• _DESCRIZIONE DEL COMPITO_
Trova nelle voci qui sotto ogni riga che contiene la parola "Power" e copiala. Tieni conto della differenza tra maiuscole e minuscole.
#### DATI IN INGRESSO ####
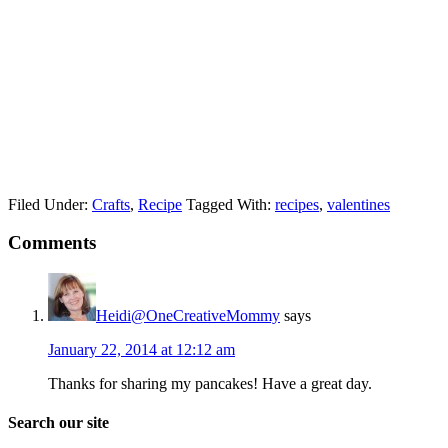
Filed Under:
Crafts
,
Recipe
Tagged With:
recipes
,
valentines
Comments
Heidi@OneCreativeMommy
says
January 22, 2014 at 12:12 am
Thanks for sharing my pancakes! Have a great day.
Search our site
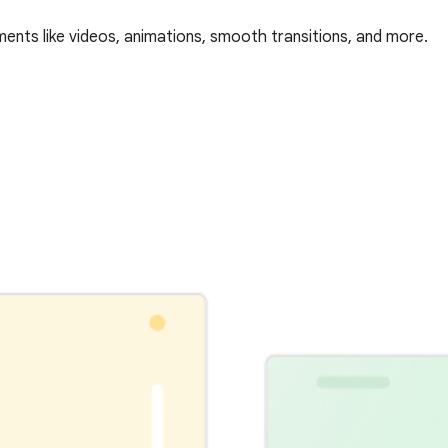
ments like videos, animations, smooth transitions, and more.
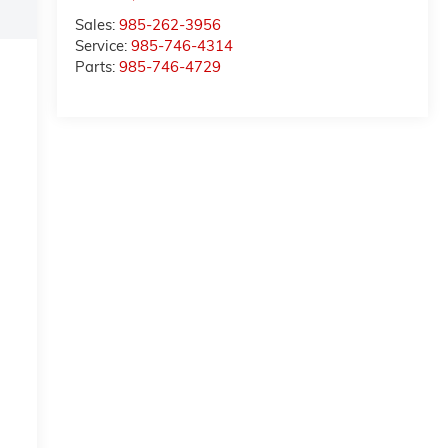
Sales:
985-262-3956
Service:
985-746-4314
Parts:
985-746-4729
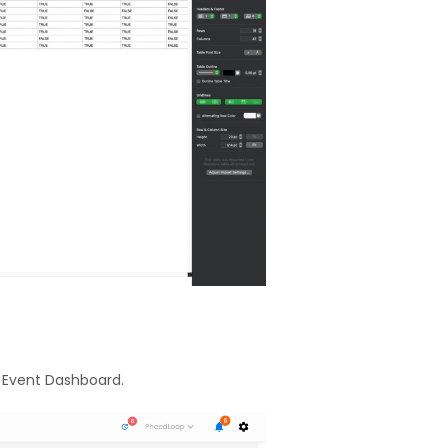
r Event Dashboard.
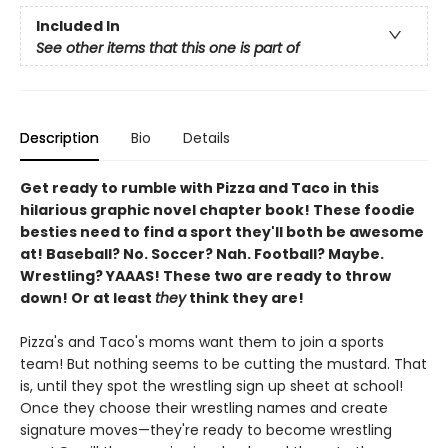
Included In
See other items that this one is part of
Description
Bio
Details
Get ready to rumble with Pizza and Taco in this
hilarious graphic novel chapter book! These foodie
besties need to find a sport they'll both be awesome
at! Baseball? No. Soccer? Nah. Football? Maybe.
Wrestling? YAAAS! These two are ready to throw
down! Or at least
they
think they are!
Pizza's and Taco's moms want them to join a sports
team! But nothing seems to be cutting the mustard. That
is, until they spot the wrestling sign up sheet at school!
Once they choose their wrestling names and create
signature moves—they're ready to become wrestling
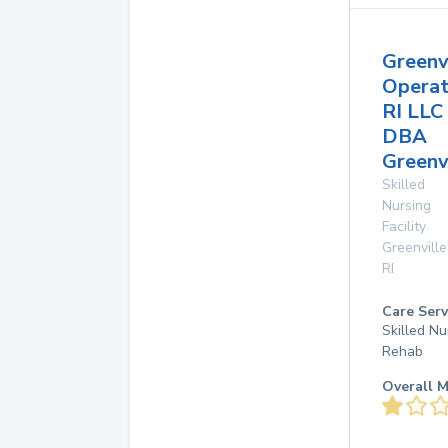
Greenv
Operat
RI LLC
DBA
Greenvi
Skilled
Nursing
Facility
Greenville
RI
Care Serv
Skilled Nu
Rehab
Overall M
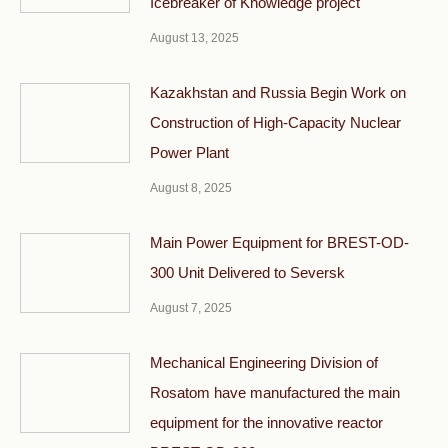
Icebreaker of Knowledge project
August 13, 2025
Kazakhstan and Russia Begin Work on
Construction of High-Capacity Nuclear
Power Plant
August 8, 2025
Main Power Equipment for BREST-OD-
300 Unit Delivered to Seversk
August 7, 2025
Mechanical Engineering Division of
Rosatom have manufactured the main
equipment for the innovative reactor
####
• _SPAZIO PER RISPOSTA_
Power Plant
Main Power Equipment for BREST-OD-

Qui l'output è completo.